The Publishing Post
Pen Translation Awards
By Oisin Harris, Bianca Fiore, Giulia Maggiori and Rex Cleaver
First launched in 2012, PEN Translates is a UK literary prize that focuses (unsurprisingly given its name) on translation. However, PEN Translates mission goes way beyond the mere awarding of the prize. Indeed, every year PEN Translates selects a range of projects for which it will pay up to 75% of the translation costs to encourage publishing houses to acquire more titles in translation. They may also finance 100% of a translation project if the publishing house is not big enough. Today we present you some of the titles shortlisted for the award.
Readers of non-Western literature are in for a treat since several texts from the Middle East and North Africa feature on the PEN Translates winning list.
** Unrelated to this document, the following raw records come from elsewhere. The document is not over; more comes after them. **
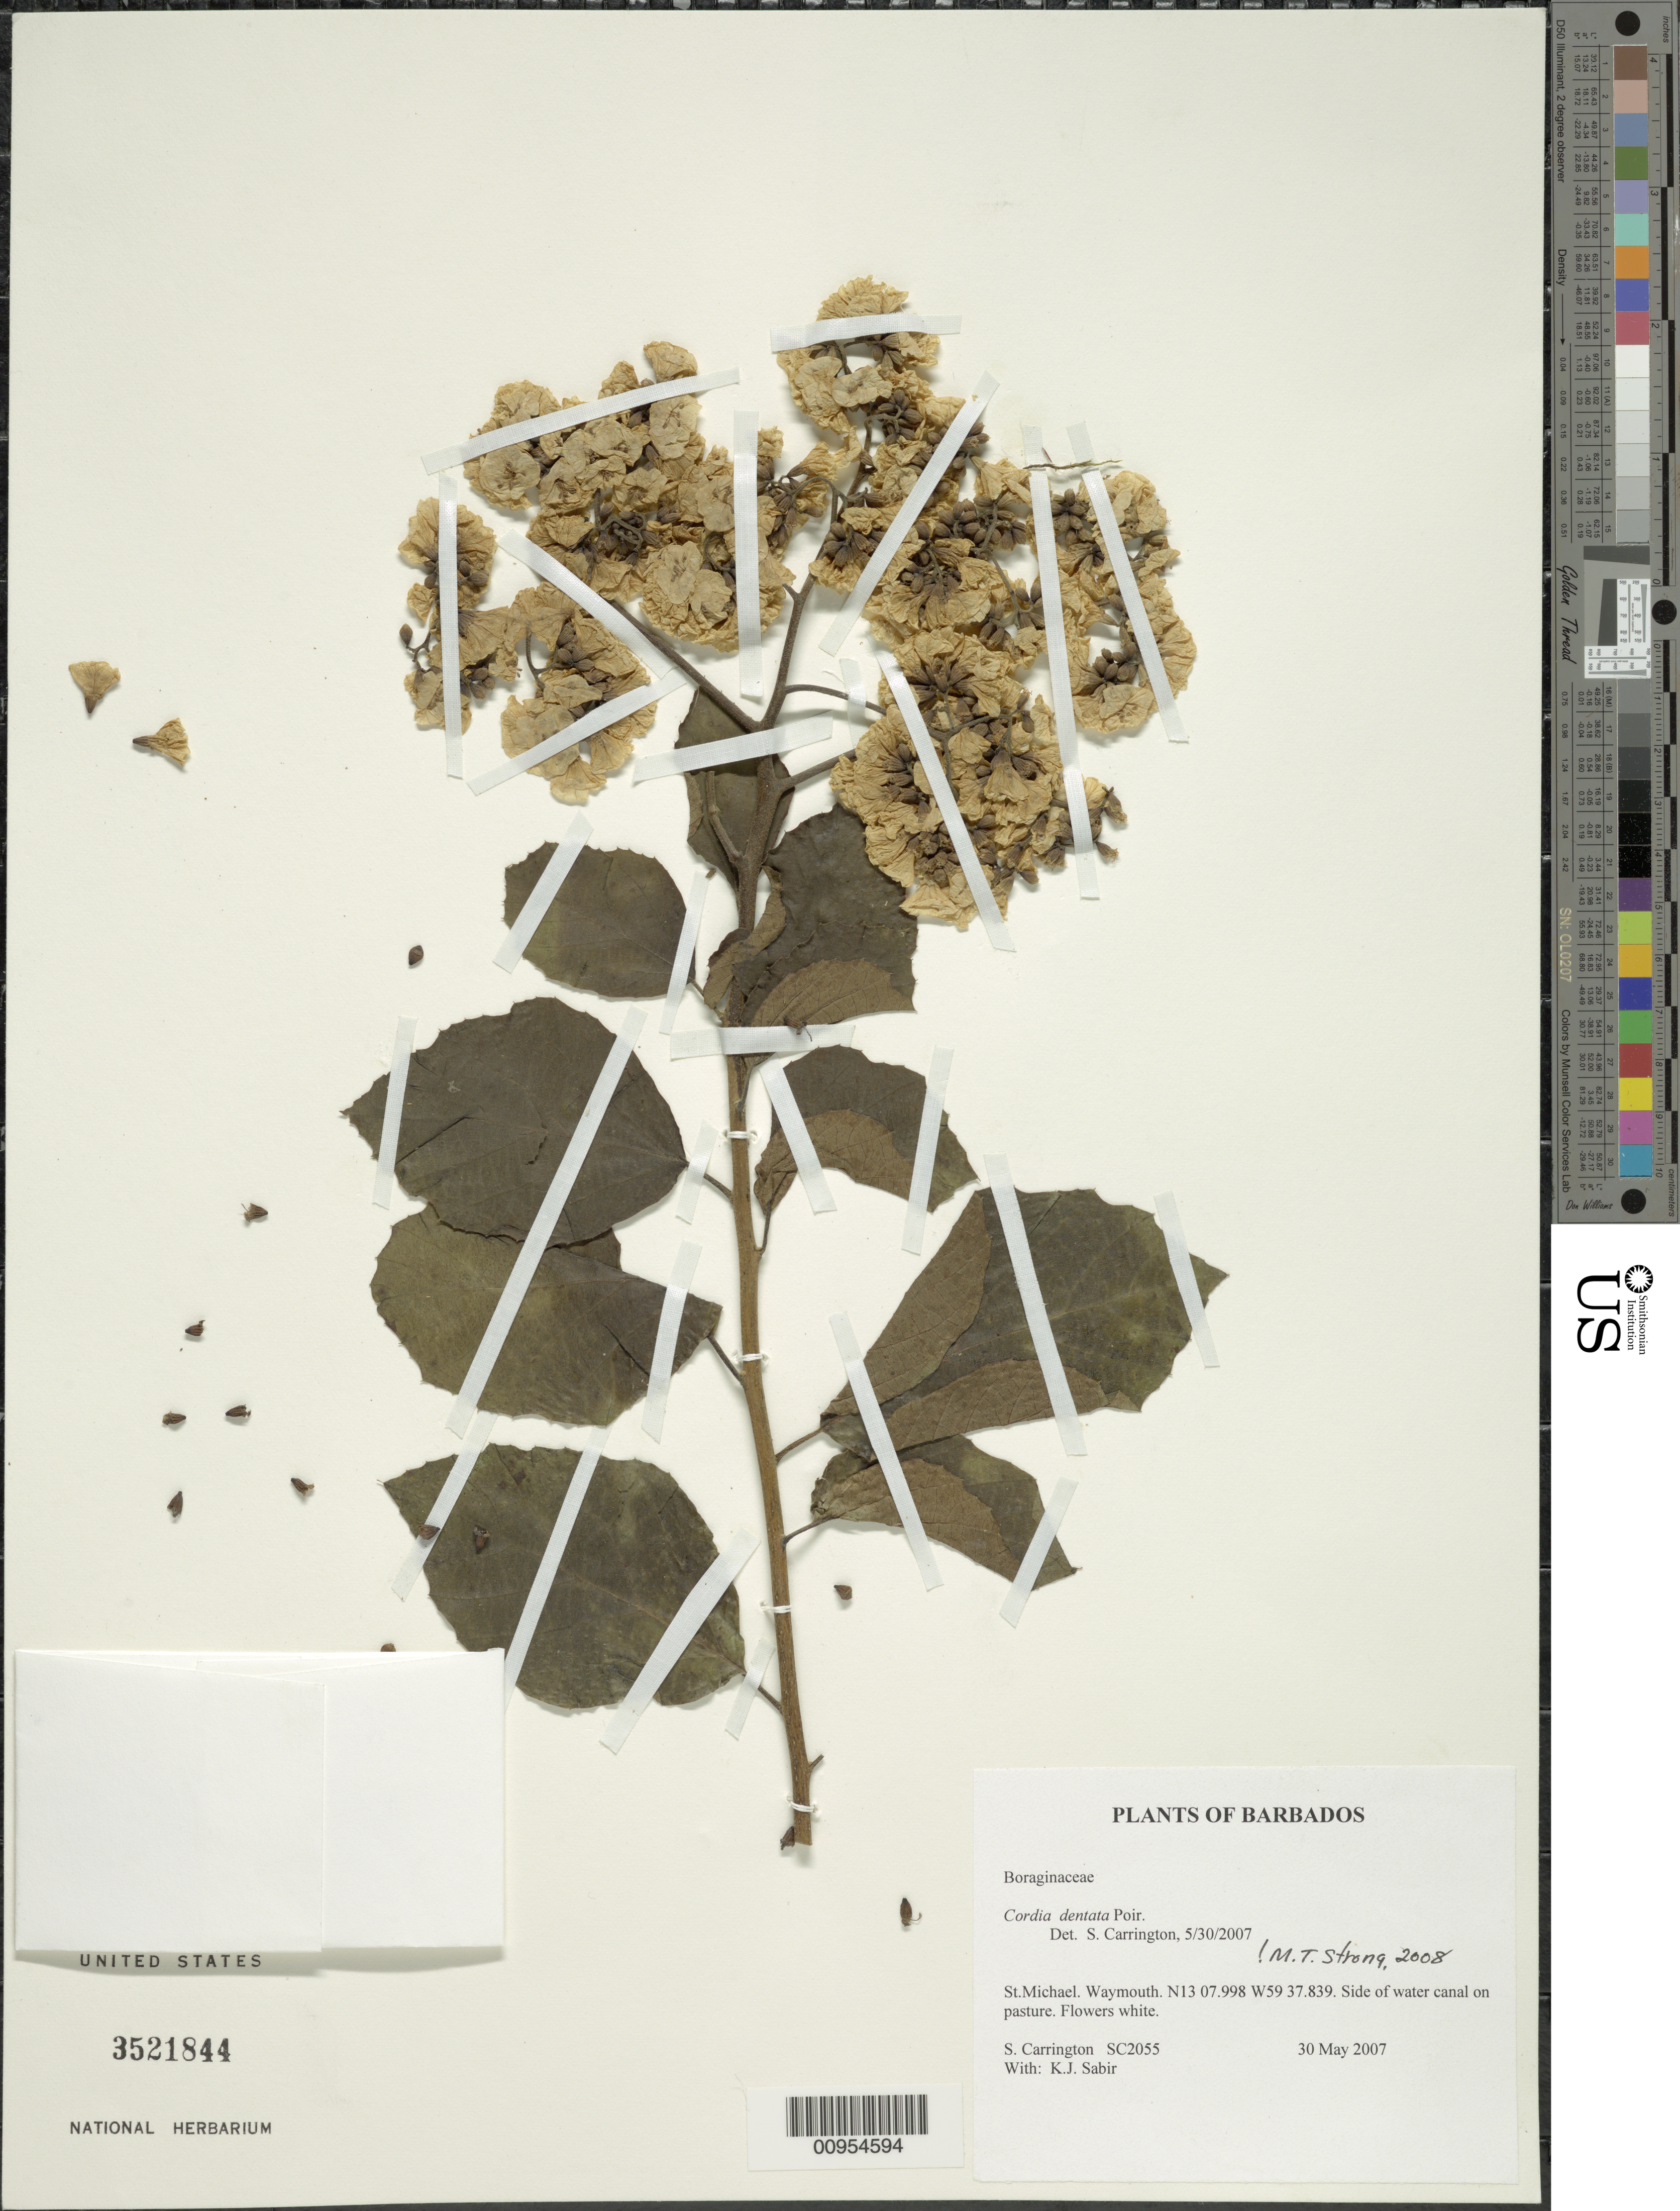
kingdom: Plantae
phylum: Tracheophyta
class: Magnoliopsida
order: Boraginales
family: Cordiaceae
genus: Cordia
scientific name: Cordia dentata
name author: Poir.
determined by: Strong, M. T., (US), Smithsonian Institution - National Museum of Natural History (UNITED STATES)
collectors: C. M. S. Carrington & K. Sabir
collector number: SC 2055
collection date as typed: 30 May 2007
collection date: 2007-05-30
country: Barbados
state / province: Saint Michael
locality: Waymouth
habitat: Side of water canal on pasture.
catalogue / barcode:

Kurdistan +100 has been described as the first anthology of Kurdish science fiction. Ten contemporary Kurdish authors use speculative narratives to imagine a brighter reality for Kurds, covering topics such as human rights, freedom of speech and the environment.
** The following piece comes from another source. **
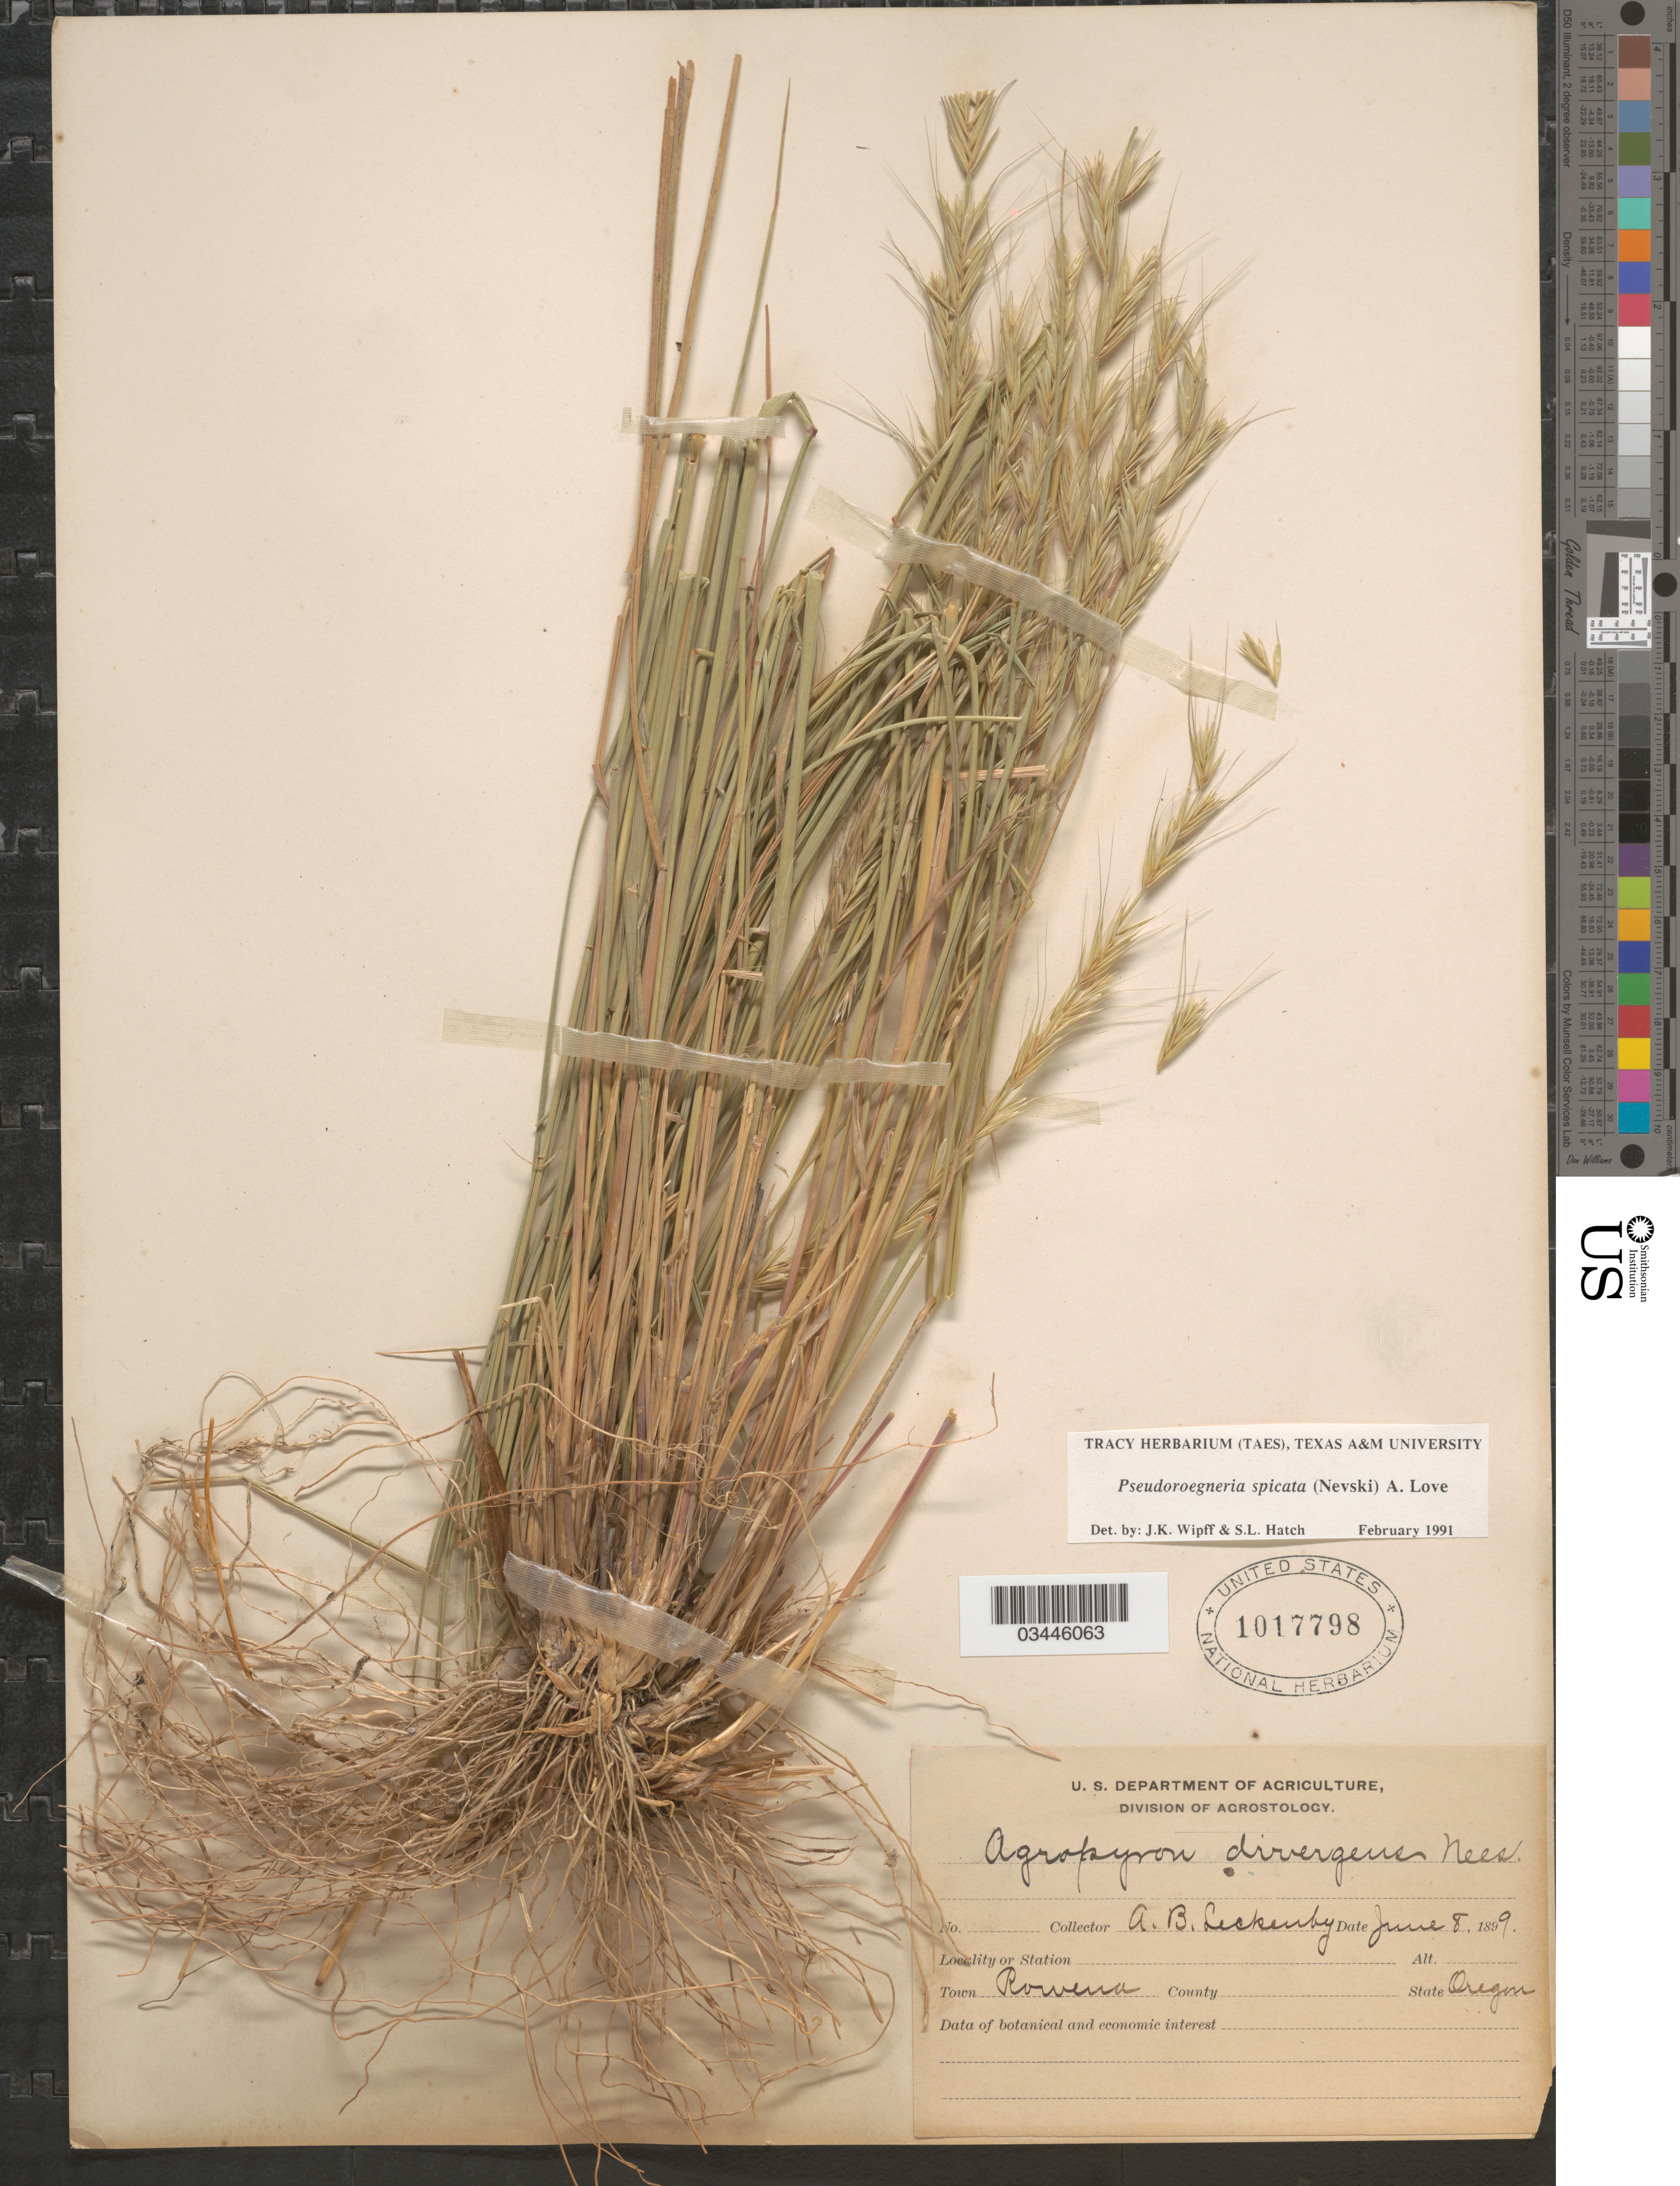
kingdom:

The Djinn’s Apple by Algerian Djamila Morani (translated by Sawad Hussain) brings crime fiction from the Maghreb to the international attention it deserves, with a story that transports the reader to Abbasid Baghdad, where 12-year old Nardeen tries to uncover the secrets behind her family’s assassination. Morani’s gripping writing makes her reflection on justice especially appealing to a YA readership.
Samar Yazbek has long been in the spotlight for her work supporting women’s rights in Syria and her books won several international awards. Rima, the protagonist of The Blue Pen, translated from Arabic by Leri Price, is a memorable representation of the Syrian diaspora –
she is silent except for when she reads the Koran and The Little Prince, or when she screams in pain and can’t stop walking.
Europe provides the bulk of the PEN award’s victors this year, with a total of eight fantastic contributions arising from various countries.
Spanish writers are particularly well represented in 2021, achieving an impressive four individual wins. From Seville comes Elise Victoria’s debut novel, Oldladyvoice, translated by Charlotte Whittle. Over in Barcelona, Cristina Morales’ radical Easy Reading (translated by Kevin Dunn) is set to cause a stir upon its UK release by Jonathan Cape. Young Spaniards are not the only winners this year; translator Peter Bush is honoured for his translation of revered Catalan writer Rosa Maria Arquimbau’s novel, Forty Lost Years, while finally, bilingual writer Agnès Agboton’s collection of poems, Voices of the Two Shores, is translated by Lawrence Schimel, from both the Spanish and Agboton’s native Gun.
Over in Germany, another bilingual African writer and literary critic, Ijoma Mangold, achieved success with Ruth Ahmedzai Kemp’s translation of his biographical novel The Golden Crocodile. Nearby, the Czech novel Theta by Daniela Hodrová is translated by Elena Sokol and Véronique. Continuing east, the Belarusian writer Volha Hapeyeva’s poetry collection is translated by Annie Rutherford. Finally, Ruth Ahmedzai Kemp brings us another translation, this time being Russian writer Yulia Yakovleva’s novel Punishment of a Hunter.
With the complexities of Brexit putting further financial pressure on the UK and European publishing houses, the PEN awards are a much-needed source of support when it comes to translated European literature.
Fans of Latin American books rejoice as several texts from this continent have made the cut as Pen Translates winners.
Inexile by Sheyla Smanioto (translated by Sophie Lewis and Laura Garmeson) is a brutal Brazilian polyphonic novel. Shifting between dream and reality, it depicts the intergenerational saga of 4 female characters and their precarious existence in the harsh Brazilian Sertao. This is a novel about interwoven fates and the tribulations these women endure and do their best to escape from. A book in the vein of Jokha Alhathi’s Celestial Bodies or Fernanda Melchor’s Hurricane Season. Male figures are peripheral here, but the inherited violence and toxicity of patriarchy permeates all aspects of these women’s lives, as they grow detached not only from their village but also from their own identities.
A Feminist Reading of Debt by Luci Cavallero and Veronica Gago (translated by Liz Mason-Deese) is an exploration of debt viewed through a feminist prism. The book examines debt’s relation to social reproduction and debt’s impact on women and the LGBQT+ community. The book’s authors envisage ways the spectre of debt can be resisted through frank examinations of women’s interaction with debt at work, in prison, domestic labour, agriculture, abortion and housing, so that through these insights, a means of resistance takes shape.
Rooftop by Fernanda Trias (translated by Annie McDermott) is a Uruguayan novel about one woman’s fight for her family’s survival as they become stranded on a rooftop. Written with hints of Kafkaesque humour, this is a story about freedom and a woman’s attempts to overcome fear, violence, motherhood and loss from a rooftop.
What else could we say? Each of these titles accompanies us on a journey around the world, opening the doors to cultures near and far. Maybe these texts will inspire us on our future travels, but for now, let's enjoy the journey into the world of literature in translation.